Updated: Jul 7, 2020
This post should not be construed as legal advice.
Earlier this year, Ashley posted on liability from livestock escaping and recently, I posted on a court decision applying how a court might look at escaping livestock liability . One issue we did not consider was whether the doctrine of res ipsa loquitur could apply. Res ipsa loquitur is Latin for “the thing speaks for itself.”
In a traditional negligence case, the injured party must provide evidence to prove duty of care, breach of the duty, and proximate cause. With res ipsa loquitur, we infer the injured party has proved those three elements just from the fact the injured party was injured. For example, in Farm Services, Inc. v. Gonzales, the Texas Court of Appeals found that the sudden and unexpected discharge of a chemical by a crop duster did not normally occur in the absence of negligence and applied the doctrine of res ipsa loquitur.
In order for res ipsa loquitur to apply, three elements need to be proven:
The incident is one that ordinarily does not happen without the absence of negligence;
The instrumentality that produced the incident was under the exclusive control and management of the alleged wrongdoer; and
An absence of explanation by the alleged wrongdoer.
With these three elements in mind, let’s look at how courts have handled res ipsa loquitur in the context of livestock escaping.
In Roberts v. Weber & Sons, Co., a truck driver struck cattle that were in the middle of a state highway. Prior to escaping, the cattle had been confined to a pen constructed of 2-inch steel pipe posts in concrete and a 2-inch top rail. Testimony from the cattle owner was this was the most secure and expensive type of fencing available. The cattle escaped when the gate on the pen broke on the top hinge.

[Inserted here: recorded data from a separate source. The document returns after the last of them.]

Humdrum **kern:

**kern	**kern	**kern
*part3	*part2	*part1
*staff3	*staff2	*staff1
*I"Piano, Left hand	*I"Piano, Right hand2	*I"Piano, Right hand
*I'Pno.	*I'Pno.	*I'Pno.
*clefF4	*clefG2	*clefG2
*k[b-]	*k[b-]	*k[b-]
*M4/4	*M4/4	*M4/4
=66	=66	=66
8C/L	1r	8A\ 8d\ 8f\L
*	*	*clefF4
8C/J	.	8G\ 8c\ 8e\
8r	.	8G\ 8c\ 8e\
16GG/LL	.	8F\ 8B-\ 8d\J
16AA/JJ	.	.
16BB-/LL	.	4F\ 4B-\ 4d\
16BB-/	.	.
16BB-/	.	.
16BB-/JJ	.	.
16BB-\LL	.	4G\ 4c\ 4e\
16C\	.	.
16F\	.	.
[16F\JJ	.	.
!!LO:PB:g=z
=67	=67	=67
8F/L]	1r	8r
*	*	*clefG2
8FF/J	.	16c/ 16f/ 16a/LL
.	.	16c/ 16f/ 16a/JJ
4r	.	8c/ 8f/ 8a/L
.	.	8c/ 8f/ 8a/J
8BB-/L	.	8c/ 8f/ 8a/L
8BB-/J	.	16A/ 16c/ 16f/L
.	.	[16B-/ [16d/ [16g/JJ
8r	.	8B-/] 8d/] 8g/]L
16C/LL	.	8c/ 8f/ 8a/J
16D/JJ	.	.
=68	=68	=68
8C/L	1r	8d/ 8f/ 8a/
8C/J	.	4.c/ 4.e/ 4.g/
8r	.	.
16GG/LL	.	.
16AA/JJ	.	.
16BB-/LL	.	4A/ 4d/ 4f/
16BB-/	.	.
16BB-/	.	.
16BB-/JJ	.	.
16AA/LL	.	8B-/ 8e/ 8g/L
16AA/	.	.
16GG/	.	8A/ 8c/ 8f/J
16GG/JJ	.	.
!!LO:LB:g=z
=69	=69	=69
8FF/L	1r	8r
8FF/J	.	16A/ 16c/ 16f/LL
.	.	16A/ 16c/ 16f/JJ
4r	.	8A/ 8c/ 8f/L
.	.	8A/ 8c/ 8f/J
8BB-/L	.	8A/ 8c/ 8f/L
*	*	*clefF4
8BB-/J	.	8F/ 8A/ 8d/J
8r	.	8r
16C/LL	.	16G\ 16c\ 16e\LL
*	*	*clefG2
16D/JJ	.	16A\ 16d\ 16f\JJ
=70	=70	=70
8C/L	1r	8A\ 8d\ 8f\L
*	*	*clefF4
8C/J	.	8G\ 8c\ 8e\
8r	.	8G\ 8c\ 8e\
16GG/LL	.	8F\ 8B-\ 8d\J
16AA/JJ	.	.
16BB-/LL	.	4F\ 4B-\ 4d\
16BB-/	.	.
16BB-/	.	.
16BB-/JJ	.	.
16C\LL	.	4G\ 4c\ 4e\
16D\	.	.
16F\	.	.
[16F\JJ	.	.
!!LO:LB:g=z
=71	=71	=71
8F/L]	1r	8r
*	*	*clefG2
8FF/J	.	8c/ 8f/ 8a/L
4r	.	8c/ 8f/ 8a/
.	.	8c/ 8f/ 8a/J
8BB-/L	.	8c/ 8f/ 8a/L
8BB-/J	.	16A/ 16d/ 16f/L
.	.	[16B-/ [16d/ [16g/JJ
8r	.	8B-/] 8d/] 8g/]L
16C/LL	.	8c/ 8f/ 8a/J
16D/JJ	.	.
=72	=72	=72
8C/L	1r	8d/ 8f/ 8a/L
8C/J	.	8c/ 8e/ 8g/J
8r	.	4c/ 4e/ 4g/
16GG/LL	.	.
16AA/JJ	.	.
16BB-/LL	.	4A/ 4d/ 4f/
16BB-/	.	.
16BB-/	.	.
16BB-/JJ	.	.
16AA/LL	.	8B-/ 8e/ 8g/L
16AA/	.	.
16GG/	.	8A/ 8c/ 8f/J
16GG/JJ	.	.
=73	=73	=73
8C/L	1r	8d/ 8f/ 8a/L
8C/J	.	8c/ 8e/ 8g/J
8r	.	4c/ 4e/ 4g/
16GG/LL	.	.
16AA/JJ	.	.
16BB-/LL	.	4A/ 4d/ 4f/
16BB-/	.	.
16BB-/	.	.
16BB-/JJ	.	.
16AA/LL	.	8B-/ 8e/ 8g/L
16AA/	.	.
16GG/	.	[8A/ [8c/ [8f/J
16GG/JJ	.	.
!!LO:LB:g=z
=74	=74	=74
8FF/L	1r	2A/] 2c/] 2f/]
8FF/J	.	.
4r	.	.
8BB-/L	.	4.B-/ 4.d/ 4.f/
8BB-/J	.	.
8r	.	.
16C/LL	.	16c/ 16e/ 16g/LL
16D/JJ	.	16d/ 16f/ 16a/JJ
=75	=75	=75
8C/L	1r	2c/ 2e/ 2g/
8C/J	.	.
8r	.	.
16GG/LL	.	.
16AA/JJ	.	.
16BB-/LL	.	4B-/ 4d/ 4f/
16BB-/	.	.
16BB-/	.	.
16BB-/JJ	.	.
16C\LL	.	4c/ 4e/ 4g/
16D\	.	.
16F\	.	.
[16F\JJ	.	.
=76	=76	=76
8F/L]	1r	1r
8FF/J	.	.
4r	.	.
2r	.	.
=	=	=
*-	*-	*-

The Nebraska Supreme Court ruled that res ipsa loquitur could be applied in escaped livestock cases. In applying the three elements, the court found the first element was met from the cattle owner’s own testimony that cattle could not ordinarily escape a secure pen without negligence. The plaintiff had proven that the instrumentality (the pen in this case) was under the exclusive control of the cattle owner. With element three, both parties presented explanations of how the cattle could have escaped, but the court found the jury had enough evidence to agree with the plaintiff’s explanation.
At the other end of the spectrum is Brookover v. Roberts Enterprise, Inc. where the court found the doctrine of res ipsa loquitur did not apply. In Brookover, motorists struck cattle on a highway located in open range*. In this case, the court of appeals agreed with the trial court that res ipsa loquitur did not apply. The motorists had offered no evidence that a collision between a car and livestock on a highway running through open range did not ordinarily happen absent negligence. Other states, like Kansas, have failed to extend res ipsa loquitur to livestock escape cases because the court could not assume merely because livestock were out that the owner was negligent in how the livestock were confined (Harmon, 1997)
We have only scratched the surface on this issue with a couple of the more recent decisions involving res ipsa loquitur and escaping livestock. As I often point out, Maryland has not published an opinion looking at this issue but we see how a court in the state could potentially handle it. Courts could look at it from the standpoint of the Nebraska court with a state of the art and secure pen or from the Arizona or Kansas views. These decisions provide us with a potential road map for how we could handle this issue in Maryland.
If you have additional questions on Maryland’s fencing laws or livestock liability, check out Understanding Agricultural Liability: Maryland Fencing Law and Understanding Agricultural Liability: Livestock and Other Farm Animals.
*Arizona allows counties to designate “No-Fence” areas/open range. This does not relieve the livestock owner from liability when the livestock damage property. For more information on this, see Erik Glenn and Cori Dolan, Arizona’s Open Range “Law,” University of Arizona Cooperative Extension Publication, AZ1533 (2010).
Brookover v. Roberts Enter., Inc., 146 P.3d 1157 (Az. App. Ct. 2007).
Harmon v. Koch, 24 Kan.App.2d 149 (1997).
Roberts v. Weber & Sons, Co., 248 Neb. 243 (Neb. 1995).